Tuesday, September 14, 2010

Low Interest Rates = A Hidden Bailout

A recent article in the New York Times talks about something which I have been thinking about for awhile now, which is that the current low interest rate environment is just another bailout for the banks who caused the financial crisis.

To understand this, you have to understand a little bit about how interest rates are set and what the impact of this is.  Every two months, a group of economists known as the Federal Open Market Committee (FOMC or more commonly known as "the Fed") meet to set the federal funds rate.  For all practical purposes, this is the rate at which banks can borrow money from each other.  A lower rate encourages banks to borrow more money, because they have to pay less interest on this money.  In theory, this encourages banks to invest more freely because borrowing money is cheaper.  When the economy needs a kickstart, the FOMC committee will lower rates as a way to stimulate the economy by making it less costly for banks to raise money to loans to business and consumers. 
As a result of the economic slowdown, the FOMC has cut the federal funds rate to practically zero  (officially the rate is "between 0.0% and 0.25%").  A rate this low is unprecendented.  What it means is that banks can borrow money practically interest free.  Can you imagine if you could get a mortgage or a car loan at such low rates?  You would probably refinance in a nanosecond at that rate if you could!

What impact does this have on the average person?  Borrowing money from other banks is not the only way that banks can raise money.  They also raise money by allowing savers like you and me deposit money in the bank, either through a CD or a savings account.  When you deposit your money in a bank, you are basically loaning the money to the bank.  In return the bank pays you an interest rate.  Now if you are a bank and you are able to get money from other banks at practically no interest, what is your incentive to pay your depositors a high interest rate?  Not much.  That is why bank interest rates are so low.

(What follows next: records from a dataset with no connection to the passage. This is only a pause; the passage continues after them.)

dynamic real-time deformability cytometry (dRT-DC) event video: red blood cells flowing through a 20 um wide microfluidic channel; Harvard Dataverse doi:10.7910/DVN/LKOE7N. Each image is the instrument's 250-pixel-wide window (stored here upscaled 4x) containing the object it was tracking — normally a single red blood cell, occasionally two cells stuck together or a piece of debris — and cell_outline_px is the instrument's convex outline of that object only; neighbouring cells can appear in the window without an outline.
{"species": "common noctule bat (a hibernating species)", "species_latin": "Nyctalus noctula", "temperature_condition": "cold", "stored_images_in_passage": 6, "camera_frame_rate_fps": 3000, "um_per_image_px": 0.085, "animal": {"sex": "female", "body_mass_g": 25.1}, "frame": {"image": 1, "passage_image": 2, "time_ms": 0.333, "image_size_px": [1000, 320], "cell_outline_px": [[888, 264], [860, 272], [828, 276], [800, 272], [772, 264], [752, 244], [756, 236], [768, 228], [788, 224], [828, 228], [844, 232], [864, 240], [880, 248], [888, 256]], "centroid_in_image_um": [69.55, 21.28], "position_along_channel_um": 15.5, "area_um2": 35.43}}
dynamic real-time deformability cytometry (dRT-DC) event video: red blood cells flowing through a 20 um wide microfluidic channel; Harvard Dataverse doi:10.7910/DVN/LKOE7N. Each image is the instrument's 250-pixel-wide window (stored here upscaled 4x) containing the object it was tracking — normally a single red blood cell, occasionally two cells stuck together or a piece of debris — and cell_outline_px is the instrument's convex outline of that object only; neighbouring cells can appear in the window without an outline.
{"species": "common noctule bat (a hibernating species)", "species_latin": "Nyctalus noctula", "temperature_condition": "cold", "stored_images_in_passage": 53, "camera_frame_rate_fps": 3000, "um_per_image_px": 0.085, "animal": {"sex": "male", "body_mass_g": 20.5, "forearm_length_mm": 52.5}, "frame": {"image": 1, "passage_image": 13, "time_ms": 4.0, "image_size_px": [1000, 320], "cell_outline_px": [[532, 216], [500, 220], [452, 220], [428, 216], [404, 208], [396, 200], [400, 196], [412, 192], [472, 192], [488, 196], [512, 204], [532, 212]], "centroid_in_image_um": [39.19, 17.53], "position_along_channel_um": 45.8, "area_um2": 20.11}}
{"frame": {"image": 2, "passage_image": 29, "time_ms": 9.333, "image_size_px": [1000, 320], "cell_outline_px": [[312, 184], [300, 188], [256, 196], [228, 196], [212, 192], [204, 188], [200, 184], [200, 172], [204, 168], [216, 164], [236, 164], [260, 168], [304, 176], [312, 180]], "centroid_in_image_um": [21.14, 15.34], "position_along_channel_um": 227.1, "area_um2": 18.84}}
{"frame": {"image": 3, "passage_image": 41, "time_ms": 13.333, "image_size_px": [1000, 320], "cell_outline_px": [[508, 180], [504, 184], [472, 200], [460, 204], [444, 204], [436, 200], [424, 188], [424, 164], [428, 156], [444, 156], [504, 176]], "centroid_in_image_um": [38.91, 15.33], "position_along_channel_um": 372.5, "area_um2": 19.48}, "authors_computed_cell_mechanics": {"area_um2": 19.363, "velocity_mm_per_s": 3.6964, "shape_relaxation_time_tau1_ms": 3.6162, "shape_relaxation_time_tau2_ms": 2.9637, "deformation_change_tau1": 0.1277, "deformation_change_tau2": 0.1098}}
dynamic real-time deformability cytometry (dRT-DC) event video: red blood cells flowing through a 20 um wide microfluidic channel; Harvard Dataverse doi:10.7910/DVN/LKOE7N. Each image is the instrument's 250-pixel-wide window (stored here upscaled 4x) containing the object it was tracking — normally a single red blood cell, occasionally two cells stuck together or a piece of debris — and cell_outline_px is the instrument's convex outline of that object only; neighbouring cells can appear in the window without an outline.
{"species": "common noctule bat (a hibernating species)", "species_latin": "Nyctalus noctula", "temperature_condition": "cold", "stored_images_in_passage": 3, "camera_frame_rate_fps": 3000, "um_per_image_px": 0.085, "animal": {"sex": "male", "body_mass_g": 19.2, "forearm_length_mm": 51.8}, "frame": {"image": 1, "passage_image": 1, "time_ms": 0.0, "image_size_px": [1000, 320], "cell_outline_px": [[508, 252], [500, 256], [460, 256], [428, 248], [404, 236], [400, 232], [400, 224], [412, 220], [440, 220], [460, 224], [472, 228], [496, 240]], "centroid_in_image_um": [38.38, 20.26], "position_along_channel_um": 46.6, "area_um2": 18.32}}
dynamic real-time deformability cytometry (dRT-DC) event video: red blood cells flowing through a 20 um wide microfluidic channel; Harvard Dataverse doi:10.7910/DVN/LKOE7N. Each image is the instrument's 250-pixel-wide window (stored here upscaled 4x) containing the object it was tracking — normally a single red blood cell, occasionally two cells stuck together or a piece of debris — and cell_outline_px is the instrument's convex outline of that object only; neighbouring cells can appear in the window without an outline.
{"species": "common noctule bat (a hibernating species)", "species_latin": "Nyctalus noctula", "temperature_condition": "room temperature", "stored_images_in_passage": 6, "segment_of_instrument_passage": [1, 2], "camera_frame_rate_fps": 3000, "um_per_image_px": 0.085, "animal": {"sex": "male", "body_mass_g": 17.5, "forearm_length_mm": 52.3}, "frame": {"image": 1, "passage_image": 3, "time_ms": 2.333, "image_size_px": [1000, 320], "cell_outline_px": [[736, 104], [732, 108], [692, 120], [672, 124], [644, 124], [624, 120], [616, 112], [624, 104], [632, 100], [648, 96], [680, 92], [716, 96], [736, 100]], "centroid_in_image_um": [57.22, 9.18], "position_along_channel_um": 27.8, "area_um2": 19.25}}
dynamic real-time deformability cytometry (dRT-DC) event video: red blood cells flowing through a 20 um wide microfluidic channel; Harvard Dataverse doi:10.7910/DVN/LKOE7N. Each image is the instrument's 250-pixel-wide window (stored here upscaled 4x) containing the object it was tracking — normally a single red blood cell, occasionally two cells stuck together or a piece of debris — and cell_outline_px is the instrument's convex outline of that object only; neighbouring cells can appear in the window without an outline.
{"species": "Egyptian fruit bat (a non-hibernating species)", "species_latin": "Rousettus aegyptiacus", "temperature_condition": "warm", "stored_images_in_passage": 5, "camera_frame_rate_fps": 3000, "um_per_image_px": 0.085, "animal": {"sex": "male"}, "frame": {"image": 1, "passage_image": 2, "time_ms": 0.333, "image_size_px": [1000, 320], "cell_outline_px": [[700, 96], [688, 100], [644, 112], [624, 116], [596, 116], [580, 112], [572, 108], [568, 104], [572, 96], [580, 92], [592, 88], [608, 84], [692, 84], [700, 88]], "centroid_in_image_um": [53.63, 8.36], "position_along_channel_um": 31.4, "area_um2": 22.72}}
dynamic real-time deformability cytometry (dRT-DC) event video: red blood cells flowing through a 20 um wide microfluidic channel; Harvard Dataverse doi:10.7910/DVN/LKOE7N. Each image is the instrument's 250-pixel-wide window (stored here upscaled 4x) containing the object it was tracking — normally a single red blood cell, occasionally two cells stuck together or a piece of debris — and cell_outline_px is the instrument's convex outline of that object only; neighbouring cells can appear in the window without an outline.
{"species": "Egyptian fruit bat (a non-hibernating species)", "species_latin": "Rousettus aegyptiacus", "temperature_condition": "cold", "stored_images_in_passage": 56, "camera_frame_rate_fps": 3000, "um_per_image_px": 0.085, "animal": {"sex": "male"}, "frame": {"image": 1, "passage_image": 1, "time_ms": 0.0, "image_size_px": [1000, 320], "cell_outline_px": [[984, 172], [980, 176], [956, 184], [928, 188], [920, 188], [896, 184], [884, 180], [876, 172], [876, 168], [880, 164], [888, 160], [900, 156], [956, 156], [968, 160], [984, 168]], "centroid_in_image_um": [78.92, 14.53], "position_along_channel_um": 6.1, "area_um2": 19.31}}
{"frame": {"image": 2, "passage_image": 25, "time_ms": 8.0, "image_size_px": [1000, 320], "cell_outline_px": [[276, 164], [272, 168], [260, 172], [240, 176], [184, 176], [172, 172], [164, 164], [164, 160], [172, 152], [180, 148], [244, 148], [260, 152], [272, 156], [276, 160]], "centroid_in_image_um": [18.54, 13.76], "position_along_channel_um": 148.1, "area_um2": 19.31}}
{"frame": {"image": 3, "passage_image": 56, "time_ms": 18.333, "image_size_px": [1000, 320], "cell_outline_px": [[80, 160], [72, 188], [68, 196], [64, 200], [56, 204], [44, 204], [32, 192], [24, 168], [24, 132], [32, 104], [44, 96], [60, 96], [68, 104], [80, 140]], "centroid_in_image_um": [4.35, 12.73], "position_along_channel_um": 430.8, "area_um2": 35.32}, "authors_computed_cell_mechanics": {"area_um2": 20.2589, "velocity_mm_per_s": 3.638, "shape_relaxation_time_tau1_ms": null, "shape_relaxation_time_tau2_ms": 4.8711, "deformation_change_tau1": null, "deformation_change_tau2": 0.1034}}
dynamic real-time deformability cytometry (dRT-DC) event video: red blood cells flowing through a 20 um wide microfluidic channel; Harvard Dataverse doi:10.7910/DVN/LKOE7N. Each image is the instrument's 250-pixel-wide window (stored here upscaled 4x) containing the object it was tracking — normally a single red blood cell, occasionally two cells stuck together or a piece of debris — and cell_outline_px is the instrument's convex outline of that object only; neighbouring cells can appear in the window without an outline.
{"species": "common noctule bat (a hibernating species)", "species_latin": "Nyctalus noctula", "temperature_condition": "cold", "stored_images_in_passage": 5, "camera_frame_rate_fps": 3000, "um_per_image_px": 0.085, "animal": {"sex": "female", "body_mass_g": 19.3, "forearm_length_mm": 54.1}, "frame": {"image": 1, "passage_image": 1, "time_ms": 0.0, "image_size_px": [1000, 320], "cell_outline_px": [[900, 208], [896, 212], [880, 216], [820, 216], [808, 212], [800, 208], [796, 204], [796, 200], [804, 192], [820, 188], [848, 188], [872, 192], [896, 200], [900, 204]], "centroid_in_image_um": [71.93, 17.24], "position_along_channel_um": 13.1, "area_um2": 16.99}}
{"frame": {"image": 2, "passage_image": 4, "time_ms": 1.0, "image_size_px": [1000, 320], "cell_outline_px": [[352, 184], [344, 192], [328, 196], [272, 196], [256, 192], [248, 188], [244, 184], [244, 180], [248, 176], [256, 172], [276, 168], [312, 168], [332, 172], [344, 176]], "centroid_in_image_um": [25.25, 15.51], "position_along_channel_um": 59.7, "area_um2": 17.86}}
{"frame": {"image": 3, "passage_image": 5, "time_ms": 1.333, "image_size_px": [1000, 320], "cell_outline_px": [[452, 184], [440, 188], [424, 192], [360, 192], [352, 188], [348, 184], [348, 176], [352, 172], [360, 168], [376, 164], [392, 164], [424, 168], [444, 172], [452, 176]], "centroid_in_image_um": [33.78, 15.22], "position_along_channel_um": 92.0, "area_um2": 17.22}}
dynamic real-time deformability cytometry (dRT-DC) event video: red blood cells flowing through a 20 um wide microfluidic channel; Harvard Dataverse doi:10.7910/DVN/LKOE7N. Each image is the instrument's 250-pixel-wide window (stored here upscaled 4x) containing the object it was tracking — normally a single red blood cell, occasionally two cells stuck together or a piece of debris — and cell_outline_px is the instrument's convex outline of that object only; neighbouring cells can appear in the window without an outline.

Because bank rates are so low, people looking to invest money might look instead to other relatively safe investments, like government bonds.  Because of the higher demand for government bonds, the U.S. governement can lower the interest rate paid on them.

This chain of events ripples through the economy so that the interest rates on everything are lower.

Lower interest rates are great if you are borrowing money, like a bank or a person looking to get a mortgage.  Think of all the money borrowers are saving because they don't have to pay as much interest.  Where does all that money come from?  It comes from the savers.

People who are looking to save money end up earning less and less on the money that they've deposited in banks, CD's, bond mutual funds, etc.  If you are retired and saved up a nest egg of $500,000 with the intention of living off of the interest, you have to live off of less.  A drop in interest rates of 2% means that you have lost $10,000 per year.  Multiply this across the millions of savers across the country, and you are talking about some serious money.

While I understand the logic in lower interest rates to stimulate the economy, the situation stinks.  First, you are rewarding the very institutions which caused the economy crisis (reckless banks and the reckless borrowers that they enabled).  Meanwhile you are punishing the people who did the right thing by being frugal and saving for a rainy day.  In a just world, it would be the other way around.

Second, this bank bailout doesn't show up in the Federal budget, so it does not get the same exposure as a bailout.  When the U.S. Government bailed out the banks, it was visible because it showed up in the budget and it is accounted for in the deficit numberts.  When the FOMC lowers interest rates, no tax dollars are being spent.  Instead it shows up in your bank statement every month.

The good thing, I suppose, is that the federal funds rate cannot go any lower, so there isn't any more gas in that tank.  Who knows, though, maybe they will make the rate go below zero and pay banks to borrow money.  What a topsy-turvy world that would be!